On appré­cie­ra aus­si le dis­cret fémi­nisme de la série, qui ne se limite pas au per­son­nage prin­ci­pal : les autres femmes ont éga­le­ment leurs rôles, leurs carac­tères et leurs buts, plus ou moins indé­pen­dants de ceux des mâles. Bien enten­du, la socié­té anglaise des années 40 comme la socié­té écos­saise du 18è siècle sont de beaux exemples de patriar­cats et la liber­té des femmes reste tou­jours rela­tive, mais les auteurs n’en ont pas pro­fi­té pour les relé­guer à l’ar­rière-plan : plu­tôt qu’un vrai fémi­nisme reven­di­ca­tif ou idéa­liste, c’est un coup d’œil hon­nête sur le sexisme ordi­naire de dif­fé­rentes époques qui est dif­fu­sé au fil des épi­sodes. Ah, et c’est un des rares cas d’œuvre audio­vi­suelle où, dans le couple prin­ci­pal, la femme est ouver­te­ment plus âgée et plus expé­ri­men­tée que l’homme — c’est un détail, mais ça fait plai­sir, pas vrai Josh ?

Et puis, comme c’est pro­duit pour Starz, qui a éga­le­ment dif­fu­sé Black sails1, American gods ou encore Spartacus, ça par­tage une même qua­li­té : ça n’hé­site pas. Quand c’est cen­sé être habillé, c’est habillé, quand c’est cen­sé être à poil, c’est à poil, quand c’est cen­sé sai­gner avec un bout d’os qui dépasse et des tripes qui dégou­linent, ça saigne avec un bout d’os qui dépasse et des tripes qui dégoulinent.

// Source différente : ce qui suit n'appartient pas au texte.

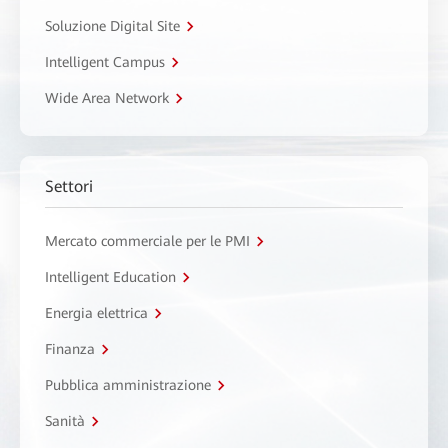
Soluzione Digital Site
Intelligent Campus
Wide Area Network
Settori
Mercato commerciale per le PMI
Intelligent Education
Energia elettrica
Finanza
Pubblica amministrazione
Sanità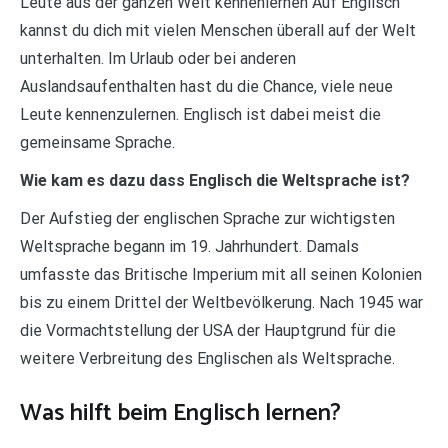
Leute aus der ganzen Welt kennenlernen Auf Englisch
kannst du dich mit vielen Menschen überall auf der Welt
unterhalten. Im Urlaub oder bei anderen
Auslandsaufenthalten hast du die Chance, viele neue
Leute kennenzulernen. Englisch ist dabei meist die
gemeinsame Sprache.
Wie kam es dazu dass Englisch die Weltsprache ist?
Der Aufstieg der englischen Sprache zur wichtigsten
Weltsprache begann im 19. Jahrhundert. Damals
umfasste das Britische Imperium mit all seinen Kolonien
bis zu einem Drittel der Weltbevölkerung. Nach 1945 war
die Vormachtstellung der USA der Hauptgrund für die
weitere Verbreitung des Englischen als Weltsprache.
Was hilft beim Englisch lernen?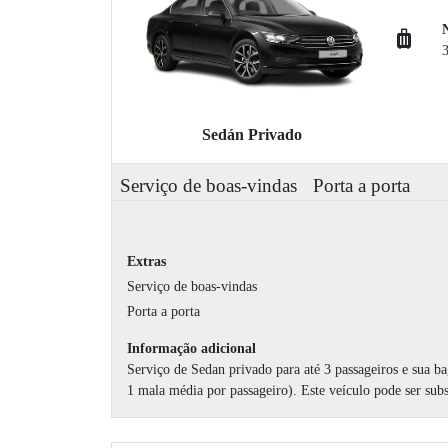
Sedán Privado
Serviço de boas-vindas
Porta a porta
Extras
Serviço de boas-vindas
Porta a porta
Informação adicional
Serviço de Sedan privado para até 3 passageiros e sua 
1 mala média por passageiro). Este veículo pode ser sub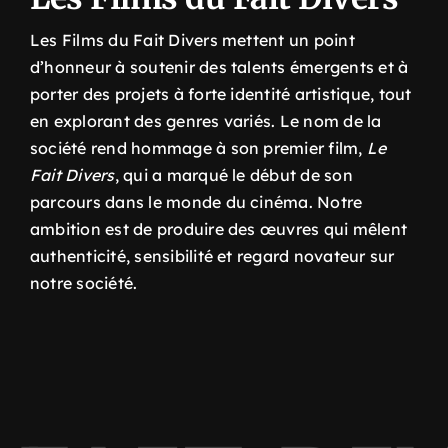
Les Films du Fait Divers mettent un point
d’honneur à soutenir des talents émergents et à
porter des projets à forte identité artistique, tout
en explorant des genres variés.
Le nom de la
société rend hommage à son premier film,
Le
Fait Divers
, qui a marqué le début de son
parcours dans le monde du cinéma. Notre
ambition est de produire des œuvres qui mêlent
authenticité, sensibilité et regard novateur sur
notre société.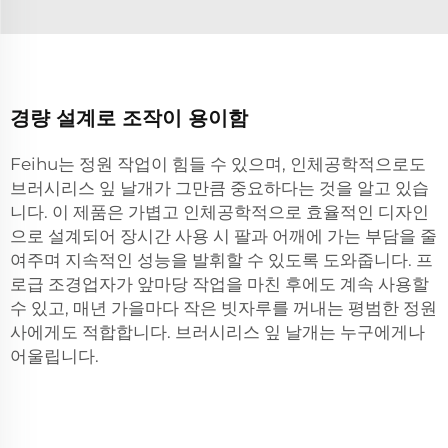
경량 설계로 조작이 용이함
Feihu는 정원 작업이 힘들 수 있으며, 인체공학적으로도
브러시리스 잎 날개가 그만큼 중요하다는 것을 알고 있습
니다. 이 제품은 가볍고 인체공학적으로 효율적인 디자인
으로 설계되어 장시간 사용 시 팔과 어깨에 가는 부담을 줄
여주며 지속적인 성능을 발휘할 수 있도록 도와줍니다. 프
로급 조경업자가 앞마당 작업을 마친 후에도 계속 사용할
수 있고, 매년 가을마다 작은 빗자루를 꺼내는 평범한 정원
사에게도 적합합니다. 브러시리스 잎 날개는 누구에게나
어울립니다.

Vous avez dit « comé­die » ?… — pho­to Starz

Au bout du compte, sous sa base bien réelle de mélo sen­ti­men­tal, Outlander cache plu­sieurs évo­ca­tions his­to­riques plu­tôt soi­gnées, de la stra­té­gie mili­taire et de la bas­ton de rue, des per­son­nages variés, une mise en lumière posée des sté­réo­types de genre, des aven­tures épiques et une vraie volon­té d’y aller fran­che­ment quand un sadique s’a­muse à tor­tu­rer quelqu’un.

Alors bien sûr, il y a des moments où le fond de gros mélo se fait un peu trop sen­tir, où les bons sen­ti­ments enva­hissent tout et où la pâte à la gui­mauve devient vague­ment lan­guis­sante. Bien sûr, il y a des direc­teurs d’ac­teurs qu’on a envie de baf­fer tel­le­ment les per­for­mances des uns et des autres sont variables. Bien sûr, il y a ce fait éton­nant que, dans une série où l’ef­fort lin­guis­tique est notable, tout le monde parle fran­çais cou­ram­ment, même le petit nobliau des Highlands qui maî­trise déjà son gaé­lique mater­nel et l’an­glais de l’envahisseur.

Mais fran­che­ment, il y a bien plus de qua­li­tés et de pro­fon­deur que ce à quoi je m’at­ten­dais au départ.

  1. Petit regret per­son­nel en pas­sant : la troi­sième sai­son, qui se déroule vers 1765, a par­tiel­le­ment pour cadre les Bahamas. Vu que Black Sails était ouver­te­ment une pré­quelle de L’île au tré­sor, qui se situe vers le milieu des années 1750, il aurait été tout à fait légi­time de pla­cer une petite trace de Long John Silver quelque part, et ça m’au­rait fait plaisir.